Assigned task:
Each line of the listing below that includes "events" should be reported.
### Records for this task
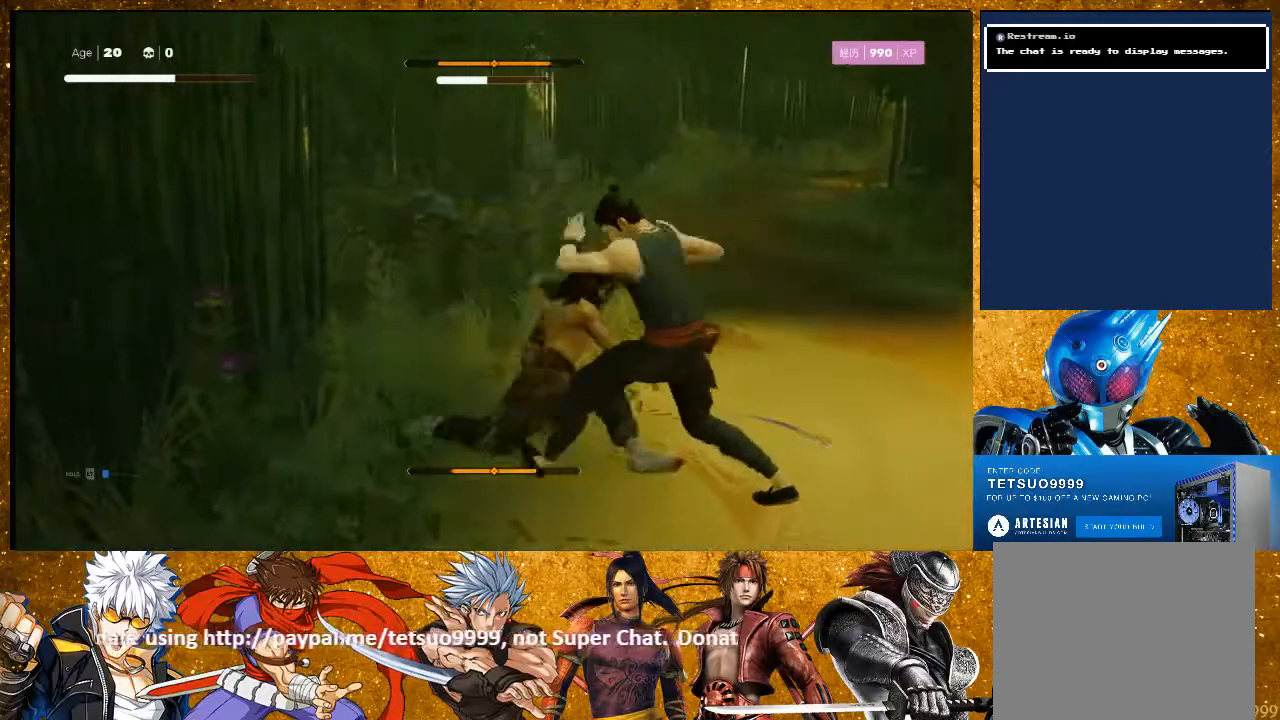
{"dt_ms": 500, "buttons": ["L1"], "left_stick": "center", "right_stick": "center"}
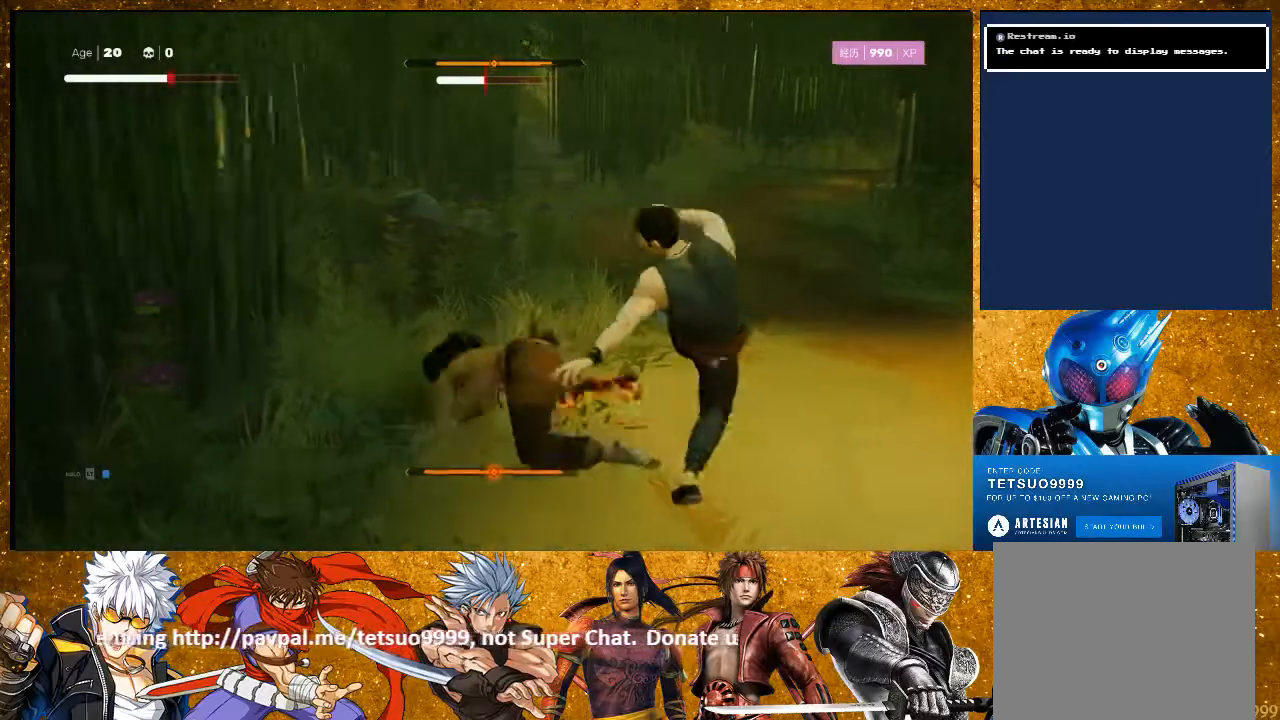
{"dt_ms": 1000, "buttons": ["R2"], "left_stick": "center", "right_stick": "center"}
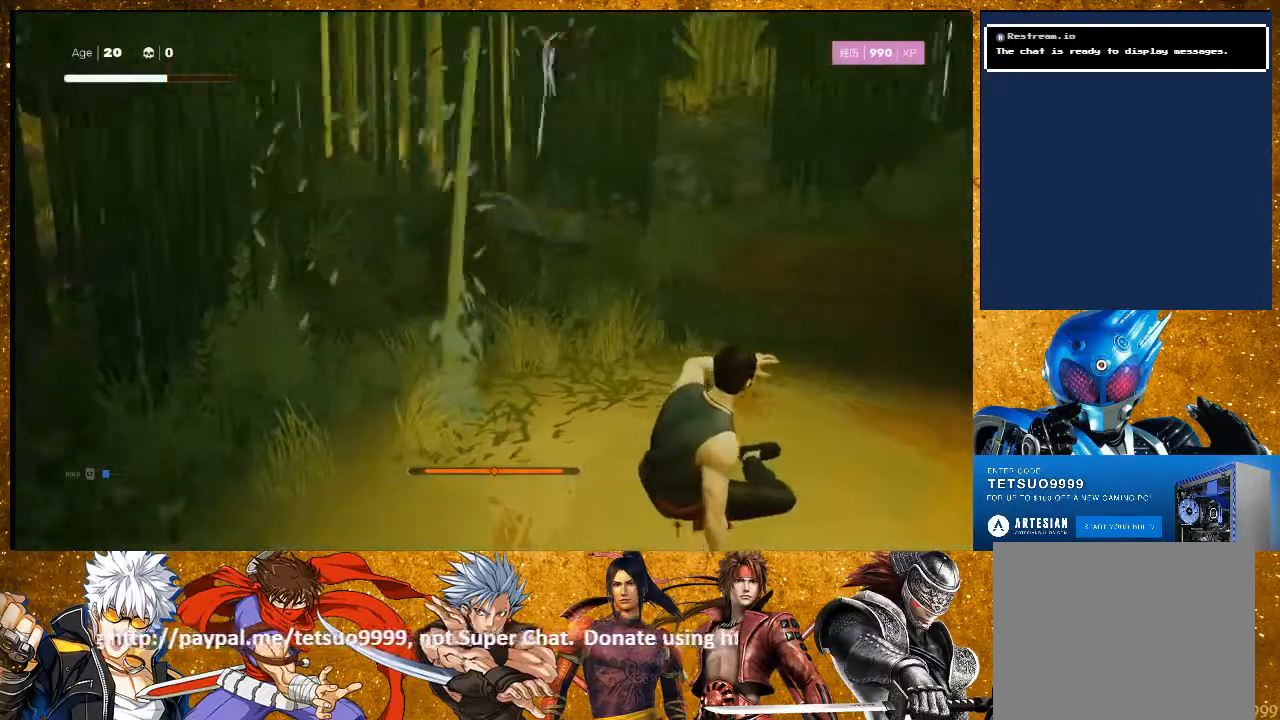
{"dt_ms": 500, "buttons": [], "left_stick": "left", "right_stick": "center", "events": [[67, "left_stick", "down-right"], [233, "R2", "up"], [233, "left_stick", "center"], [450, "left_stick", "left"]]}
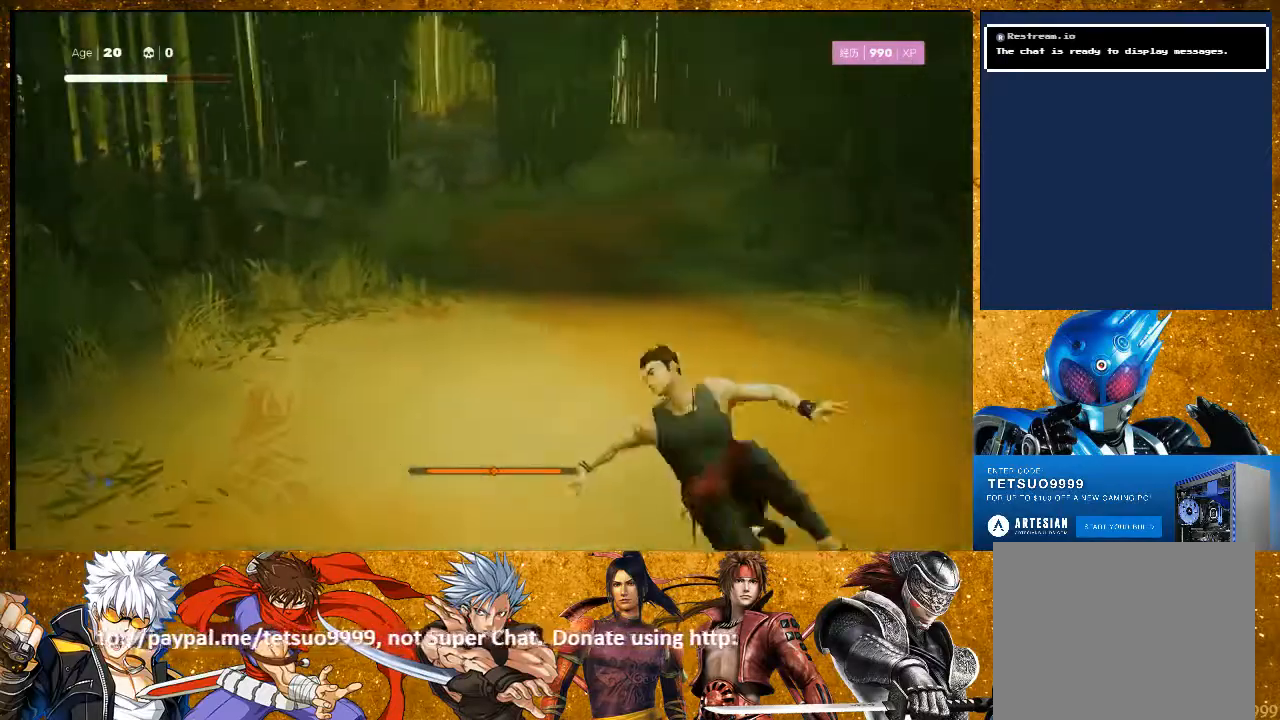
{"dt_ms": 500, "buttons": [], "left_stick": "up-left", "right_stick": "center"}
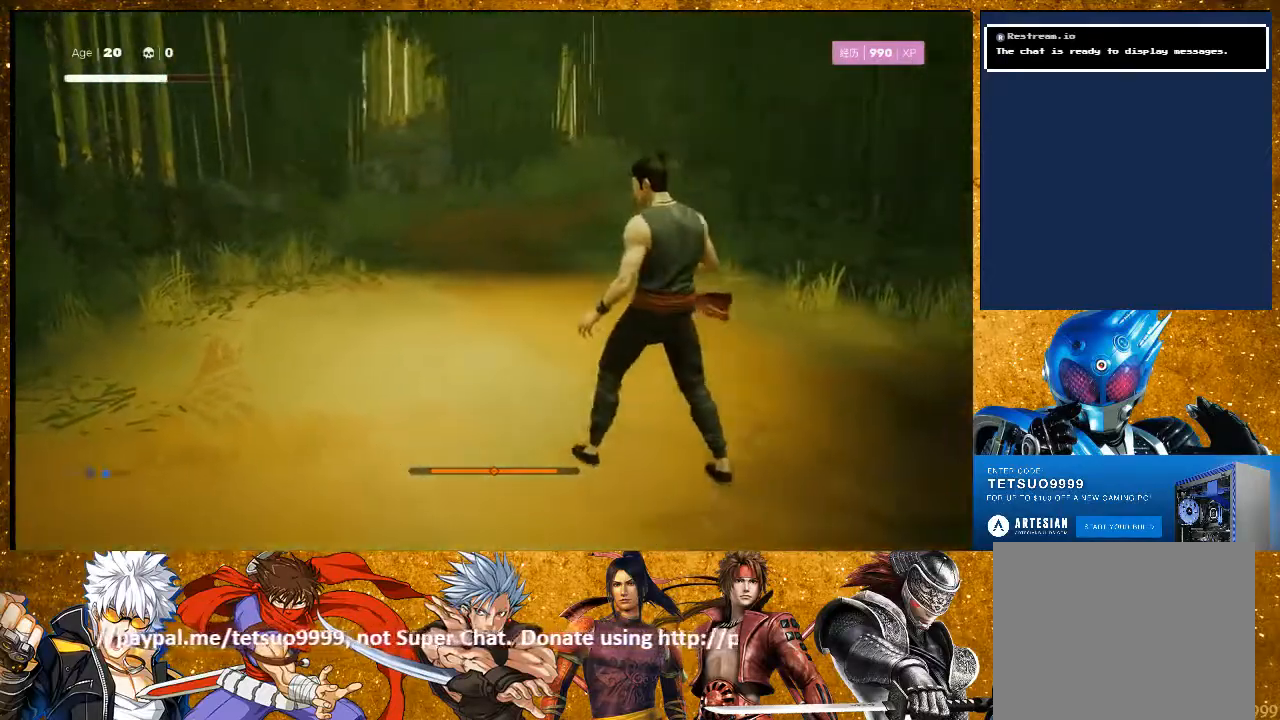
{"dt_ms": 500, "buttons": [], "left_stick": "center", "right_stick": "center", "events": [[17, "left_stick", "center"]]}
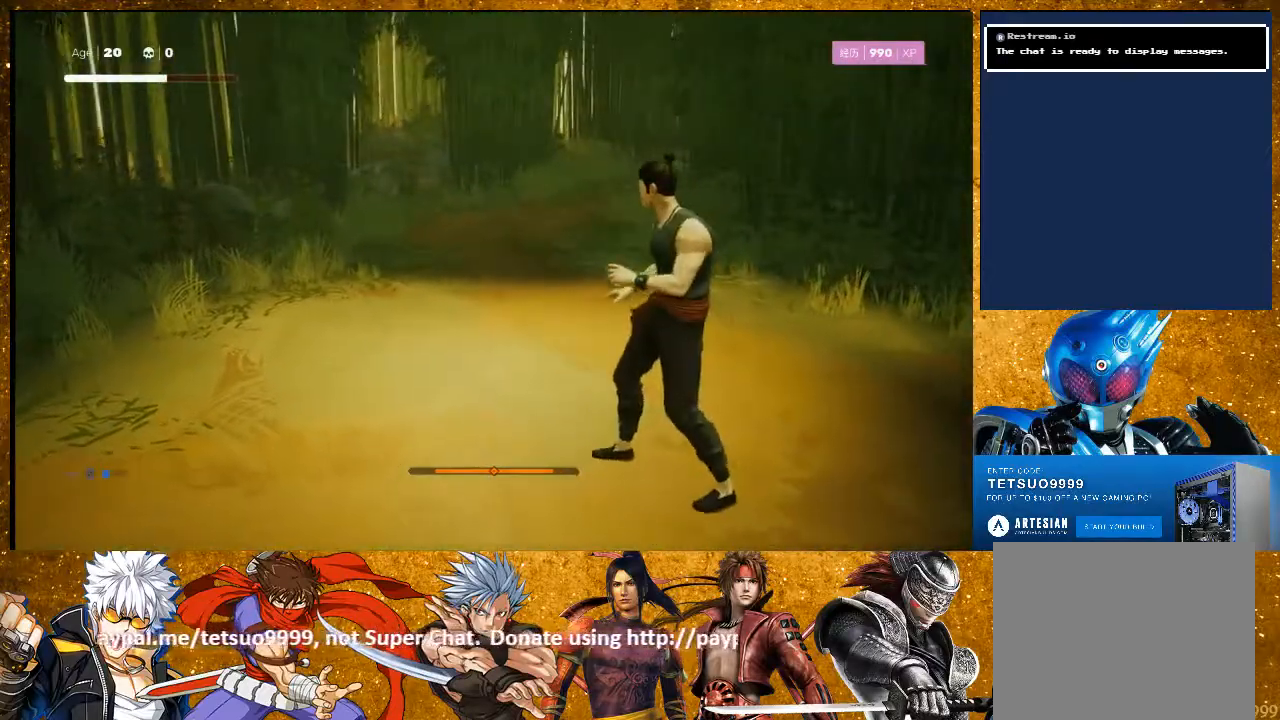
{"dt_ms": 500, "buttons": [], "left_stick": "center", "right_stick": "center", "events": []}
######
Task answer:
{"dt_ms": 500, "buttons": [], "left_stick": "left", "right_stick": "center", "events": [[67, "left_stick", "down-right"], [233, "R2", "up"], [233, "left_stick", "center"], [450, "left_stick", "left"]]}
{"dt_ms": 500, "buttons": [], "left_stick": "center", "right_stick": "center", "events": [[17, "left_stick", "center"]]}
{"dt_ms": 500, "buttons": [], "left_stick": "center", "right_stick": "center", "events": []}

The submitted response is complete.